WORK INSTRUCTION:
Because the pictures are not wanted, reproduce the rest of the records below exactly as they stand.

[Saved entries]
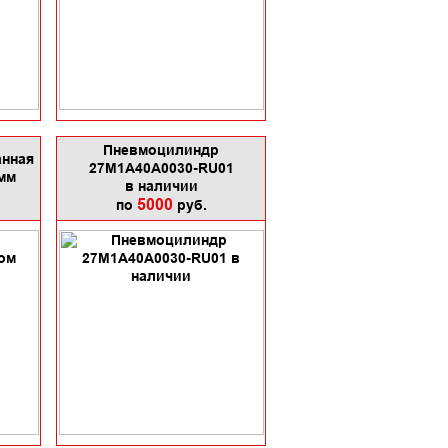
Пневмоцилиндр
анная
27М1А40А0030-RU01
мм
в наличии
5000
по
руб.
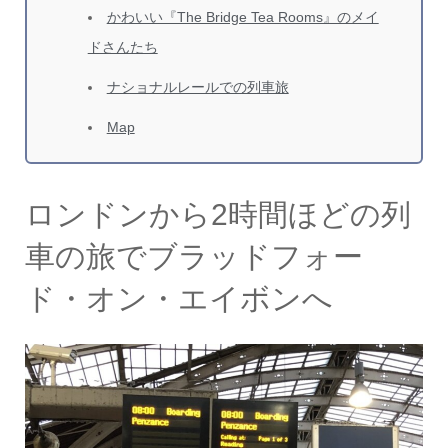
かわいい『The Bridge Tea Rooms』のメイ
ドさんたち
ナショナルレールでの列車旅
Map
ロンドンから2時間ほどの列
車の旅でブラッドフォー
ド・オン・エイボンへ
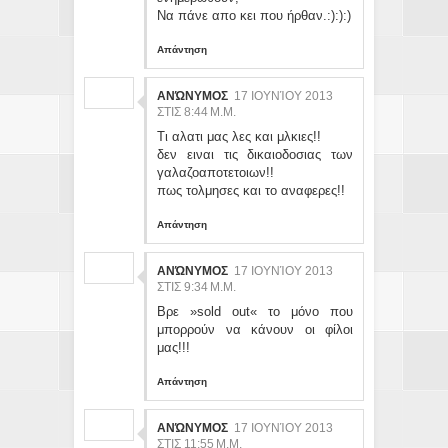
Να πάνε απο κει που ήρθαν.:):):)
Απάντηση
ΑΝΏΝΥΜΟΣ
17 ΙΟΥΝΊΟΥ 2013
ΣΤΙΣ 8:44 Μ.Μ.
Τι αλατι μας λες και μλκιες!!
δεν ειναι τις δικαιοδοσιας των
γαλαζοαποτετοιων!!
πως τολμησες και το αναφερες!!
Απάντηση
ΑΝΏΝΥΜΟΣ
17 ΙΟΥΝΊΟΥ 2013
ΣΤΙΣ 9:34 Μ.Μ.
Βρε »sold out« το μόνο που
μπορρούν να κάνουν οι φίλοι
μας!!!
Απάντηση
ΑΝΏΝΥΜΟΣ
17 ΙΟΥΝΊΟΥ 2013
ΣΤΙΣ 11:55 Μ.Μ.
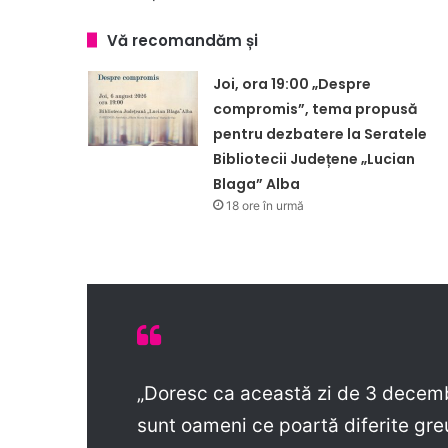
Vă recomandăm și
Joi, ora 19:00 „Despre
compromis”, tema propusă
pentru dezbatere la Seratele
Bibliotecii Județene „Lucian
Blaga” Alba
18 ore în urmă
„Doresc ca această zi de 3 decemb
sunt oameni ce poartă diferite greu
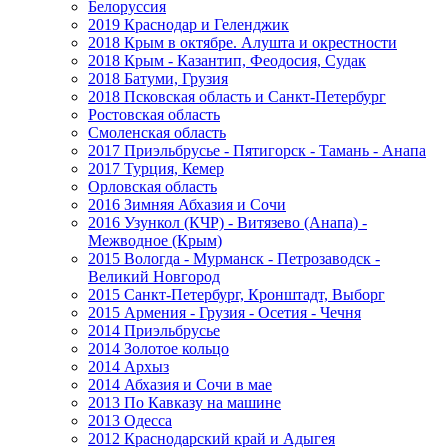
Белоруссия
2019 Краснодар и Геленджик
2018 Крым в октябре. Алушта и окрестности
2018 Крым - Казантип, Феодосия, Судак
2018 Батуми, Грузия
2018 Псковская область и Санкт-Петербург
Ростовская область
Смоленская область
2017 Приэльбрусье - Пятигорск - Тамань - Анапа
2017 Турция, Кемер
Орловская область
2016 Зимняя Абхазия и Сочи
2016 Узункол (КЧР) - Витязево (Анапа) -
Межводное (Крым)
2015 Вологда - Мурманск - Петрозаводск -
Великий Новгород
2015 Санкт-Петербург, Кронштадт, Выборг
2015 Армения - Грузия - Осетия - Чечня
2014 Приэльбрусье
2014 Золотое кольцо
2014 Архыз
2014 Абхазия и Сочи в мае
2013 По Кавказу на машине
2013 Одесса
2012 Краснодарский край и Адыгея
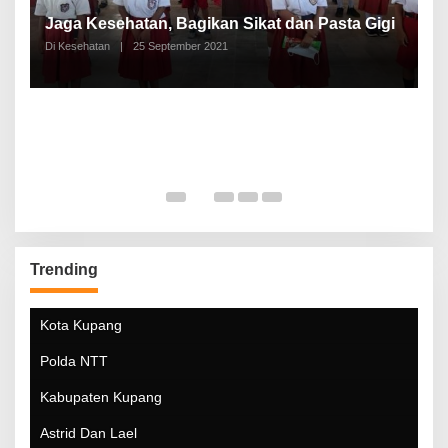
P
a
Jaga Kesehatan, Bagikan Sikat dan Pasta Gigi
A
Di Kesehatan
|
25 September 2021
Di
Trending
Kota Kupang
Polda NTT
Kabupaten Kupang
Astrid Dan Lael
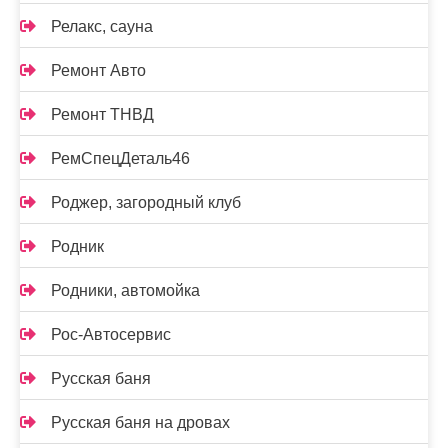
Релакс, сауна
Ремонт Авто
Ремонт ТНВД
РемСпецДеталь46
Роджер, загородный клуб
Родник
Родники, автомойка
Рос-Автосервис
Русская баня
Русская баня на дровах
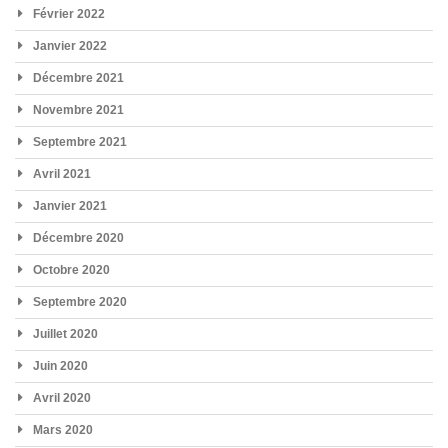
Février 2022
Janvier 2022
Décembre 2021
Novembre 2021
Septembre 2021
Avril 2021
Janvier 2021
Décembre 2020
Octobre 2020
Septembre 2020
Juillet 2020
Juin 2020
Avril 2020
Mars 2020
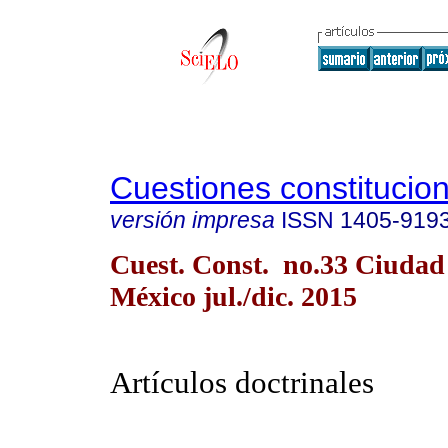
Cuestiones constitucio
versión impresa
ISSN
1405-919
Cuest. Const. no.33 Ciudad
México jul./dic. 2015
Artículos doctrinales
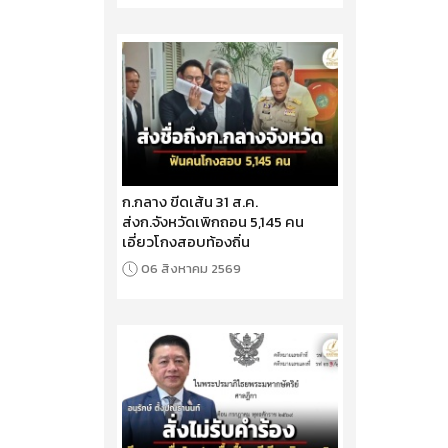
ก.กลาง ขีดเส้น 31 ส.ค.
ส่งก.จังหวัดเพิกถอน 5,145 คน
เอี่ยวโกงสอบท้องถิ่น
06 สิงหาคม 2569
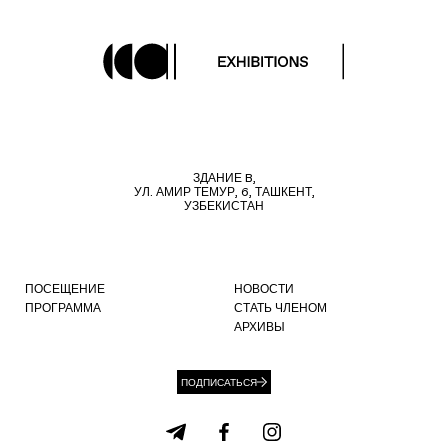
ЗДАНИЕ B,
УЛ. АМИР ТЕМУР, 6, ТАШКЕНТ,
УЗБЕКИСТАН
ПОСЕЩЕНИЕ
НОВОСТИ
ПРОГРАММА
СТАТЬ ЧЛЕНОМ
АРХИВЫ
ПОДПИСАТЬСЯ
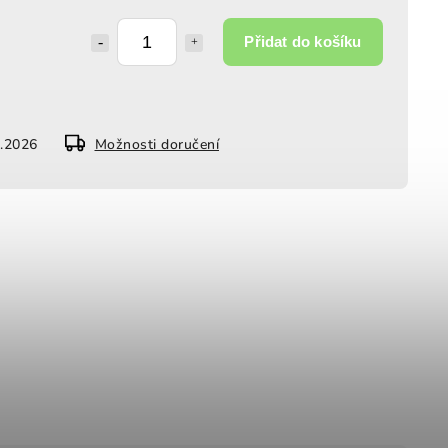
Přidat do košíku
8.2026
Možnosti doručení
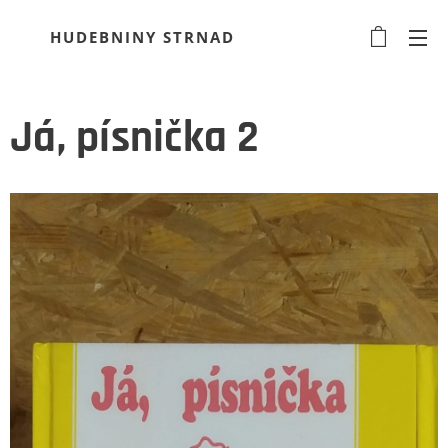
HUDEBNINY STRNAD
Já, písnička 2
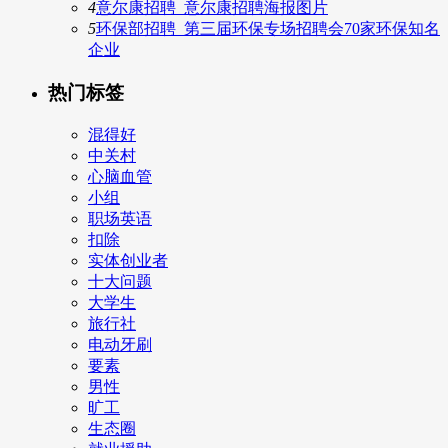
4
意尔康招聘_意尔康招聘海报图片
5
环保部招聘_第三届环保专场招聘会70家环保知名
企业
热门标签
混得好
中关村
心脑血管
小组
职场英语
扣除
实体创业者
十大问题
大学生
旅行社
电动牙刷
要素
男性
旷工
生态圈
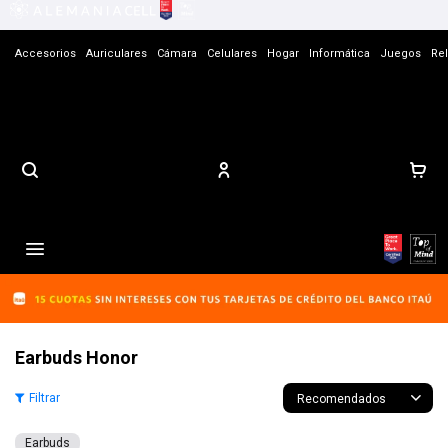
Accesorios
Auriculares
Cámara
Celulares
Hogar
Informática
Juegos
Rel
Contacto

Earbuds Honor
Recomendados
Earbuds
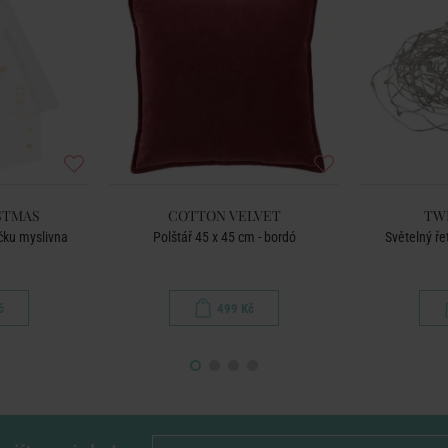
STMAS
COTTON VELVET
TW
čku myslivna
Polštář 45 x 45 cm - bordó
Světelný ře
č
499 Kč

RESPONSE TO THE TASK:
Пневмоцилиндр
анная
27М1А40А0030-RU01
мм
в наличии
5000
по
руб.
かわいい『The Bridge Tea Rooms』のメイ
ドさんたち
ナショナルレールでの列車旅
Map
ロンドンから2時間ほどの列
車の旅でブラッドフォー
ド・オン・エイボンへ
Να πάνε απο κει που ήρθαν.:):):)
Απάντηση
ΑΝΏΝΥΜΟΣ
17 ΙΟΥΝΊΟΥ 2013
ΣΤΙΣ 8:44 Μ.Μ.
Τι αλατι μας λες και μλκιες!!
δεν ειναι τις δικαιοδοσιας των
γαλαζοαποτετοιων!!
πως τολμησες και το αναφερες!!
Απάντηση
ΑΝΏΝΥΜΟΣ
17 ΙΟΥΝΊΟΥ 2013
ΣΤΙΣ 9:34 Μ.Μ.
Βρε »sold out« το μόνο που
μπορρούν να κάνουν οι φίλοι
μας!!!
Απάντηση
ΑΝΏΝΥΜΟΣ
17 ΙΟΥΝΊΟΥ 2013
ΣΤΙΣ 11:55 Μ.Μ.
Vă recomandăm și
Joi, ora 19:00 „Despre
compromis”, tema propusă
pentru dezbatere la Seratele
Bibliotecii Județene „Lucian
Blaga” Alba
18 ore în urmă
„Doresc ca această zi de 3 decemb
sunt oameni ce poartă diferite greu
Белоруссия
2019 Краснодар и Геленджик
2018 Крым в октябре. Алушта и окрестности
2018 Крым - Казантип, Феодосия, Судак
2018 Батуми, Грузия
2018 Псковская область и Санкт-Петербург
Ростовская область
Смоленская область
2017 Приэльбрусье - Пятигорск - Тамань - Анапа
2017 Турция, Кемер
Орловская область
2016 Зимняя Абхазия и Сочи
2016 Узункол (КЧР) - Витязево (Анапа) -
Межводное (Крым)
2015 Вологда - Мурманск - Петрозаводск -
Великий Новгород
2015 Санкт-Петербург, Кронштадт, Выборг
2015 Армения - Грузия - Осетия - Чечня
2014 Приэльбрусье
2014 Золотое кольцо
2014 Архыз
2014 Абхазия и Сочи в мае
2013 По Кавказу на машине
2013 Одесса
2012 Краснодарский край и Адыгея
P
a
Jaga Kesehatan, Bagikan Sikat dan Pasta Gigi
A
Di Kesehatan
|
25 September 2021
Di
Trending
Kota Kupang
Polda NTT
Kabupaten Kupang
Astrid Dan Lael
Релакс, сауна
Ремонт Авто
Ремонт ТНВД
РемСпецДеталь46
Роджер, загородный клуб
Родник
Родники, автомойка
Рос-Автосервис
Русская баня
Русская баня на дровах
Février 2022
Janvier 2022
Décembre 2021
Novembre 2021
Septembre 2021
Avril 2021
Janvier 2021
Décembre 2020
Octobre 2020
Septembre 2020
Juillet 2020
Juin 2020
Avril 2020
Mars 2020
Cuestiones constitucio
versión impresa
ISSN
1405-919
Cuest. Const. no.33 Ciudad
México jul./dic. 2015
Artículos doctrinales
ก.กลาง ขีดเส้น 31 ส.ค.
ส่งก.จังหวัดเพิกถอน 5,145 คน
เอี่ยวโกงสอบท้องถิ่น
06 สิงหาคม 2569
ЗДАНИЕ B,
УЛ. АМИР ТЕМУР, 6, ТАШКЕНТ,
УЗБЕКИСТАН
ПОСЕЩЕНИЕ
НОВОСТИ
ПРОГРАММА
СТАТЬ ЧЛЕНОМ
АРХИВЫ
ПОДПИСАТЬСЯ
Přidat do košíku
8.2026
Možnosti doručení
HUDEBNINY STRNAD
Já, písnička 2
4
意尔康招聘_意尔康招聘海报图片
5
环保部招聘_第三届环保专场招聘会70家环保知名
企业
热门标签
混得好
中关村
心脑血管
小组
职场英语
扣除
实体创业者
十大问题
大学生
旅行社
电动牙刷
要素
男性
旷工
生态圈
Accesorios
Auriculares
Cámara
Celulares
Hogar
Informática
Juegos
Rel
Contacto

Earbuds Honor
Recomendados
Earbuds
STMAS
COTTON VELVET
TW
čku myslivna
Polštář 45 x 45 cm - bordó
Světelný ře
č
499 Kč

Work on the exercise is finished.